Extracted data entries
##########

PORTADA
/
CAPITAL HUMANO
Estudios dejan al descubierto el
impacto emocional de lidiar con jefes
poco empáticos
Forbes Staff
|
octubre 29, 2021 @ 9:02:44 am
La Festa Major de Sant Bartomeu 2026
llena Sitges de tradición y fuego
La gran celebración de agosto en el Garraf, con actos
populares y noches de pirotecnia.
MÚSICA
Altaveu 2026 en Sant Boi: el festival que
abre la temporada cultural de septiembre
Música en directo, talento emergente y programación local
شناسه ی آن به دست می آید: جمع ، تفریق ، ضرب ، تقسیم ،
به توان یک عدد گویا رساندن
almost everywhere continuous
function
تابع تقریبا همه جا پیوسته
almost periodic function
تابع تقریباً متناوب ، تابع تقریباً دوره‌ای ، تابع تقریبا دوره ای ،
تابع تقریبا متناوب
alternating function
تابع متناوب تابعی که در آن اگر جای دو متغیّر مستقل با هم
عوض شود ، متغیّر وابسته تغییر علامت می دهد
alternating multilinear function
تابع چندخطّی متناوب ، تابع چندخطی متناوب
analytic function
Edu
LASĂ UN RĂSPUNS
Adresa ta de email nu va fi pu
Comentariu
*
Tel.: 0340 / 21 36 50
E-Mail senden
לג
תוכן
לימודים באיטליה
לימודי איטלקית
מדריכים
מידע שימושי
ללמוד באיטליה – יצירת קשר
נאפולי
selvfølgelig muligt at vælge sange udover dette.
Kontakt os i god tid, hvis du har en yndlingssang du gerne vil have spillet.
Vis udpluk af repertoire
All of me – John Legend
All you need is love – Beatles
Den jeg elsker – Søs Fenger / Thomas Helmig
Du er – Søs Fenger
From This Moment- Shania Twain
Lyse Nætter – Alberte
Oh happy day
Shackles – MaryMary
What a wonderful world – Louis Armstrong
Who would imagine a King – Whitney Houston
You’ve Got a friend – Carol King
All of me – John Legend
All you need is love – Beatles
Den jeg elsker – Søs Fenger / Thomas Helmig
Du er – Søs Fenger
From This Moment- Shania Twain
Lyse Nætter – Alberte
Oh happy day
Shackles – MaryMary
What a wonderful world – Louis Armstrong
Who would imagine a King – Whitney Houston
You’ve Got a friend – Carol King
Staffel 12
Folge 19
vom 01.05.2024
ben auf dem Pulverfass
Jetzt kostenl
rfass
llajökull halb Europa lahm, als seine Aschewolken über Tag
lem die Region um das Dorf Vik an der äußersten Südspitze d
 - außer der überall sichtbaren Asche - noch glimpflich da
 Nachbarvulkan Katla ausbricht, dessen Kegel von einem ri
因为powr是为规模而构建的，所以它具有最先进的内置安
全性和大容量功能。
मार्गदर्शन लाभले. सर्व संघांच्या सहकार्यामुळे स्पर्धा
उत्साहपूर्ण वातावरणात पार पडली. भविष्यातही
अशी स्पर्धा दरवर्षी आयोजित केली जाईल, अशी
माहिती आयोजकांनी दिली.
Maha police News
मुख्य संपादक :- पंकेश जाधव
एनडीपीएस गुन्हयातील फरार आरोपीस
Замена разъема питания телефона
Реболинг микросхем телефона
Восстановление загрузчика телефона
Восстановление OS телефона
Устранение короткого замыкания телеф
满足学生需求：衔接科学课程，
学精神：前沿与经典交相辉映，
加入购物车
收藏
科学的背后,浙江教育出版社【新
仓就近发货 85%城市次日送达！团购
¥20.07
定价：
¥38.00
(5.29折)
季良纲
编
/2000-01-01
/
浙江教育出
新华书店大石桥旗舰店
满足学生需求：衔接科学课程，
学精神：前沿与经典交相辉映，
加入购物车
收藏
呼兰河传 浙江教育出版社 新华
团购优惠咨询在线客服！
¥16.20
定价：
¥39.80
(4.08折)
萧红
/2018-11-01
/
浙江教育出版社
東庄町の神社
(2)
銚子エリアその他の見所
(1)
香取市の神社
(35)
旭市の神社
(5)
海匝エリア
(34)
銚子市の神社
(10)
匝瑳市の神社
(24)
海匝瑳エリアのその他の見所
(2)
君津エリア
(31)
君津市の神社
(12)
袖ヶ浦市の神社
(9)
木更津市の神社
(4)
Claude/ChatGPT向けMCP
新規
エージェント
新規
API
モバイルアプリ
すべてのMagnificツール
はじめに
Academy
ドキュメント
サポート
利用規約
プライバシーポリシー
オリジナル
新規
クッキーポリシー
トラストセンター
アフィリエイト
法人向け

##########

**Problem details**. Using the data above, return every line that contains the string "تابع".

**Reply to the exercise**.
تابع تقریبا همه جا پیوسته
تابع تقریباً متناوب ، تابع تقریباً دوره‌ای ، تابع تقریبا دوره ای ،
تابع تقریبا متناوب
تابع متناوب تابعی که در آن اگر جای دو متغیّر مستقل با هم
تابع چندخطّی متناوب ، تابع چندخطی متناوب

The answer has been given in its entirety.